───── Available records

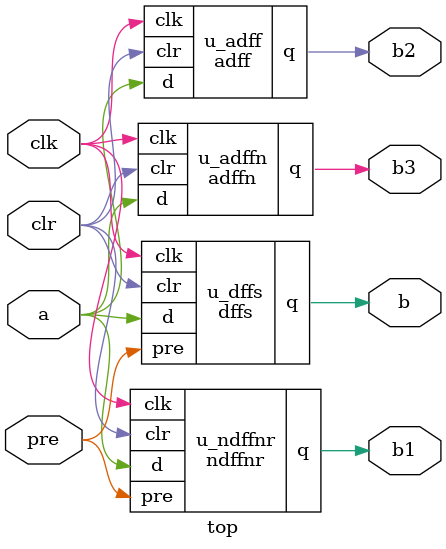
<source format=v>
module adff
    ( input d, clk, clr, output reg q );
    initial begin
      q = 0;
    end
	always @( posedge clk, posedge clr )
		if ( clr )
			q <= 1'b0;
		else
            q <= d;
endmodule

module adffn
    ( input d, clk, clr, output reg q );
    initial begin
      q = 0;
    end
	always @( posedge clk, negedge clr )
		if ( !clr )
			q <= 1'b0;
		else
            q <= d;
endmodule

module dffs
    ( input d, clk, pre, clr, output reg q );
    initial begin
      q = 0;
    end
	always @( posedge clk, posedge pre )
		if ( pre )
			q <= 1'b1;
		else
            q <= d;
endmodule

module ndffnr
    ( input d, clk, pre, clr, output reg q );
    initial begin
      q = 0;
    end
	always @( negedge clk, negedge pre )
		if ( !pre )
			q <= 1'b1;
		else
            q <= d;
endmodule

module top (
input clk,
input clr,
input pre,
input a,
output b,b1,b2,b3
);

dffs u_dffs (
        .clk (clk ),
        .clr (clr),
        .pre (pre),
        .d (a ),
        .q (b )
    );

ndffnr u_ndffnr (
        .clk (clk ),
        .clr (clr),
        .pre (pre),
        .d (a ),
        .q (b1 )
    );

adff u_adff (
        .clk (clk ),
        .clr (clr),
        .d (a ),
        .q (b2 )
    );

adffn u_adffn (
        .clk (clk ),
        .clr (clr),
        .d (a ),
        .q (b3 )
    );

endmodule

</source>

──────────

_Exercise instructions:_ Retype the data above in full, exactly as it stands, and skip any image.

_Reply to the exercise:_
<source format=v>
module adff
    ( input d, clk, clr, output reg q );
    initial begin
      q = 0;
    end
	always @( posedge clk, posedge clr )
		if ( clr )
			q <= 1'b0;
		else
            q <= d;
endmodule

module adffn
    ( input d, clk, clr, output reg q );
    initial begin
      q = 0;
    end
	always @( posedge clk, negedge clr )
		if ( !clr )
			q <= 1'b0;
		else
            q <= d;
endmodule

module dffs
    ( input d, clk, pre, clr, output reg q );
    initial begin
      q = 0;
    end
	always @( posedge clk, posedge pre )
		if ( pre )
			q <= 1'b1;
		else
            q <= d;
endmodule

module ndffnr
    ( input d, clk, pre, clr, output reg q );
    initial begin
      q = 0;
    end
	always @( negedge clk, negedge pre )
		if ( !pre )
			q <= 1'b1;
		else
            q <= d;
endmodule

module top (
input clk,
input clr,
input pre,
input a,
output b,b1,b2,b3
);

dffs u_dffs (
        .clk (clk ),
        .clr (clr),
        .pre (pre),
        .d (a ),
        .q (b )
    );

ndffnr u_ndffnr (
        .clk (clk ),
        .clr (clr),
        .pre (pre),
        .d (a ),
        .q (b1 )
    );

adff u_adff (
        .clk (clk ),
        .clr (clr),
        .d (a ),
        .q (b2 )
    );

adffn u_adffn (
        .clk (clk ),
        .clr (clr),
        .d (a ),
        .q (b3 )
    );

endmodule

</source>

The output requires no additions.